Describing the case as an “unusual matter”, Simon Ward, representing Wigan Council, applied for an emergency prohibition order on the grounds that the poor hygiene level represented an immediate risk of injury to health.

Environmental health officer Lynn Fish told how she had responded to a complaint about rubbish accumulation at the back of the Ormskirk Road premises on Monday afternoon.

She immediately spotted rat droppings on a shelf as she walked through to the back of the premises before noticing a dead rat wedged between two freezers.

She also told the court how the lack of doors throughout the property gave the “heavy rat infestation” a free run of the building and how rats had gnawed away at part of the stairway.

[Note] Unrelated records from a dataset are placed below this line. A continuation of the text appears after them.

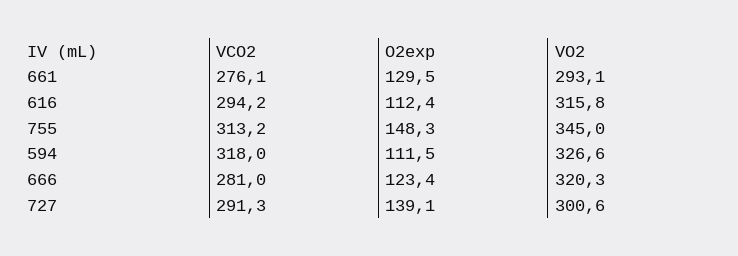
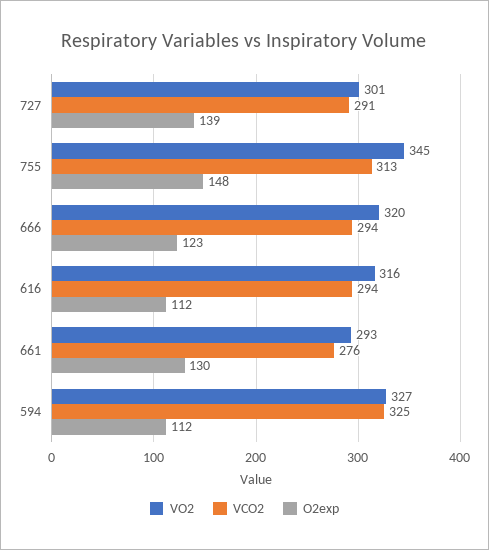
  {
    "VCO2": {
      "661": 276.1,
      "616": 294.2,
      "755": 313.2,
-     "594": 318,
+     "594": 325,
-     "666": 281,
+     "666": 294,
      "727": 291.3
    },
    "O2exp": {
      "661": 129.5,
      "616": 112.4,
      "755": 148.3,
      "594": 111.5,
      "666": 123.4,
      "727": 139.1
    },
    "VO2": {
      "661": 293.1,
      "616": 315.8,
      "755": 345,
      "594": 326.6,
      "666": 320.3,
      "727": 300.6
    }
  }

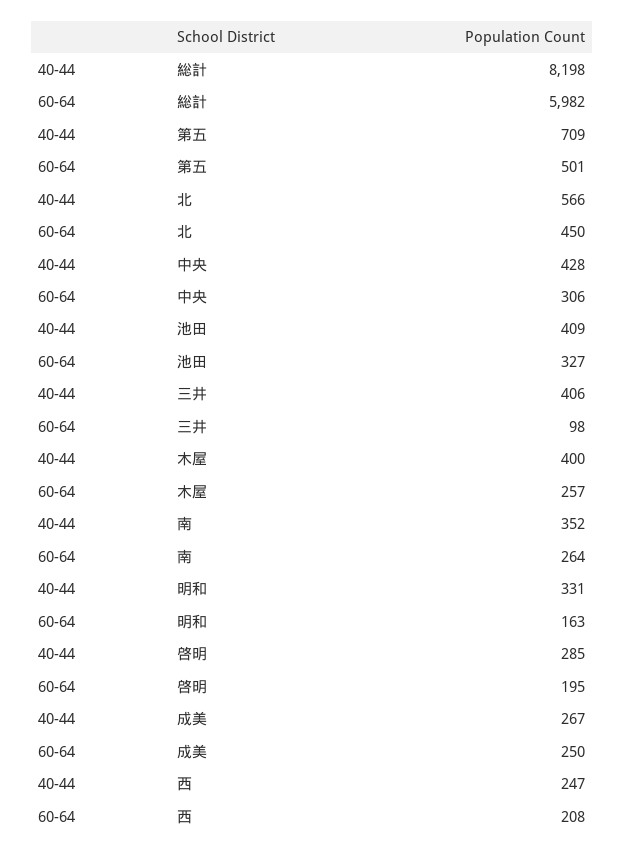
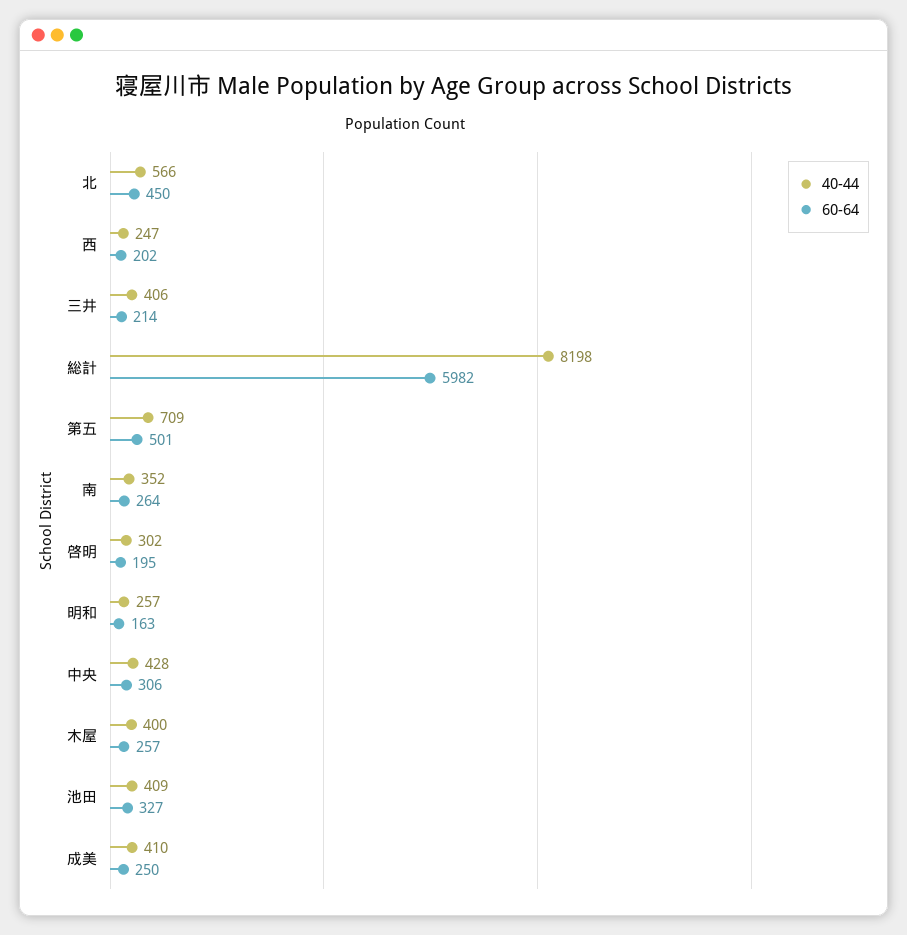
  {
    "40-44": {
      "総計": 8198,
      "第五": 709,
      "北": 566,
      "中央": 428,
      "池田": 409,
      "三井": 406,
      "木屋": 400,
      "南": 352,
-     "明和": 331,
+     "明和": 257,
-     "啓明": 285,
+     "啓明": 302,
-     "成美": 267,
+     "成美": 410,
      "西": 247
    },
    "60-64": {
      "総計": 5982,
      "第五": 501,
      "北": 450,
      "中央": 306,
      "池田": 327,
-     "三井": 98,
+     "三井": 214,
      "木屋": 257,
      "南": 264,
      "明和": 163,
      "啓明": 195,
      "成美": 250,
-     "西": 208
+     "西": 202
    }
  }

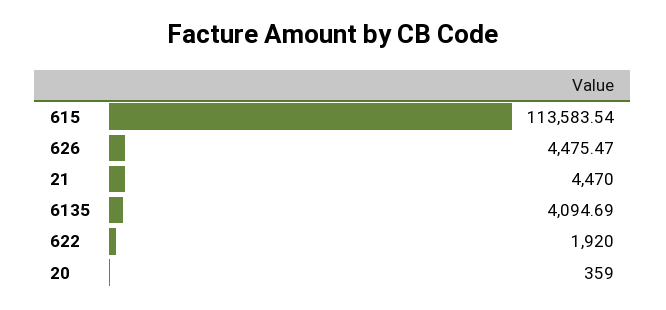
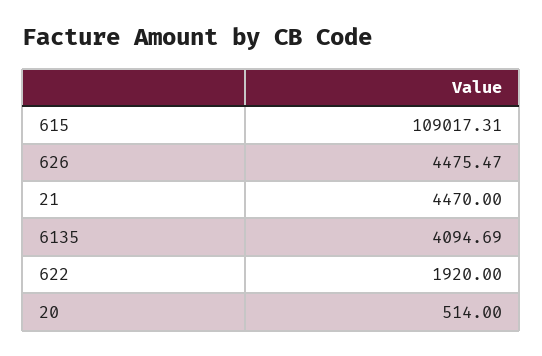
  {
-   "615": 113583.54,
+   "615": 109017.31,
    "626": 4475.47,
    "21": 4470,
    "6135": 4094.69,
    "622": 1920,
-   "20": 359
+   "20": 514
  }

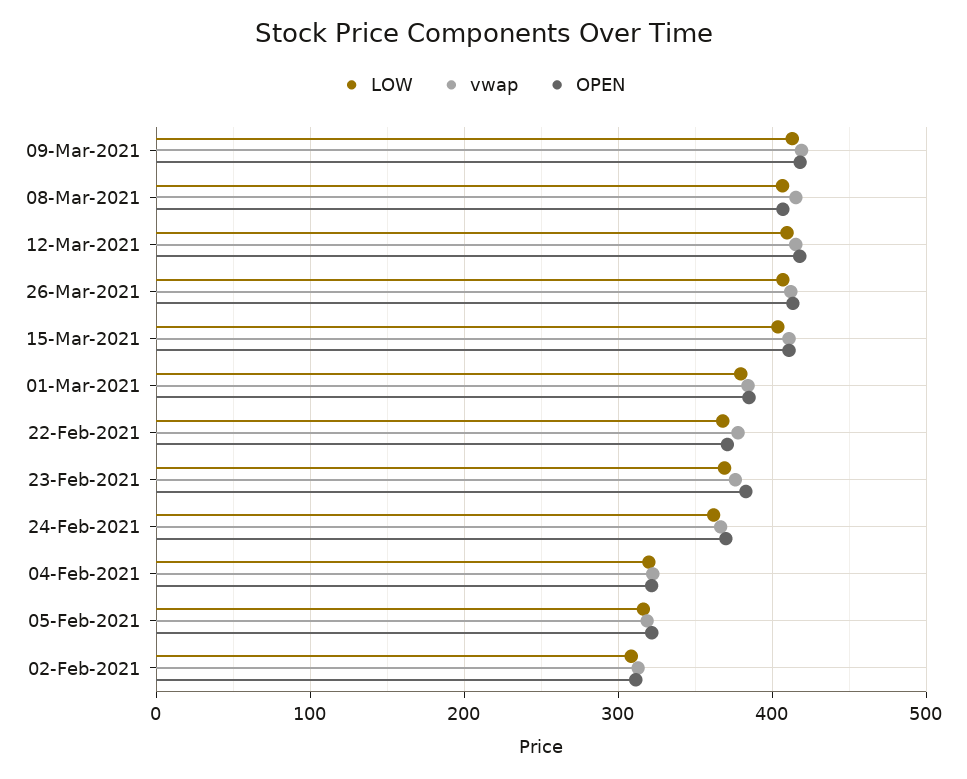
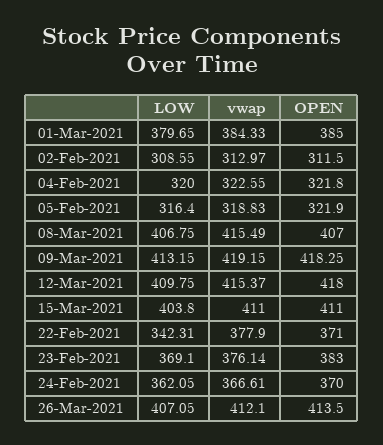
  {
    "LOW": {
      "09-Mar-2021": 413.15,
      "08-Mar-2021": 406.75,
      "12-Mar-2021": 409.75,
      "26-Mar-2021": 407.05,
      "15-Mar-2021": 403.8,
      "01-Mar-2021": 379.65,
-     "22-Feb-2021": 370,
+     "22-Feb-2021": 342.31,
      "23-Feb-2021": 369.1,
      "24-Feb-2021": 362.05,
      "04-Feb-2021": 320,
      "05-Feb-2021": 316.4,
      "02-Feb-2021": 308.55
    },
    "vwap": {
      "09-Mar-2021": 419.15,
      "08-Mar-2021": 415.49,
      "12-Mar-2021": 415.37,
      "26-Mar-2021": 412.1,
      "15-Mar-2021": 411,
      "01-Mar-2021": 384.33,
      "22-Feb-2021": 377.9,
      "23-Feb-2021": 376.14,
      "24-Feb-2021": 366.61,
      "04-Feb-2021": 322.55,
      "05-Feb-2021": 318.83,
      "02-Feb-2021": 312.97
    },
    "OPEN": {
      "09-Mar-2021": 418.25,
      "08-Mar-2021": 407,
      "12-Mar-2021": 418,
      "26-Mar-2021": 413.5,
      "15-Mar-2021": 411,
      "01-Mar-2021": 385,
      "22-Feb-2021": 371,
      "23-Feb-2021": 383,
      "24-Feb-2021": 370,
      "04-Feb-2021": 321.8,
      "05-Feb-2021": 321.9,
      "02-Feb-2021": 311.5
    }
  }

She said: “There were three really obvious areas of rat activity, which is dangerous because rats can carry salmonella and e-coli. They can cause serious illness.

“This business should not be allowed to re-open until that health risk has been removed.”

Krunchy’s Chicken and Pizza caretaker boss Juneja Anwar told how the owner of Krunchy’s, Waseem Arshar, was in Pakistan following a family emergency.

Mr Anwar, who had effectively been left in charge, said £9,000 had already been spent on eradicating all the problems, with the final bill likely to be closer to £14,000.

He added that the fault with the drain had been caused further down the line and explained that Krunchy’s had a contract with a pest control company and had simply assumed there was no problem.

Mr Anwar denied having ever seen a rat on the premises and outlined his intention to get the takeaway up to scratch and back open as soon as possible.

However, he did not object to the closure order.

He said: “I can’t object because of what they found. If I was a health and safety officer I would have shut it down too.

“We thought the pest control company had sorted out any problem.”

Magistrates awarded the council costs of just over £1,870.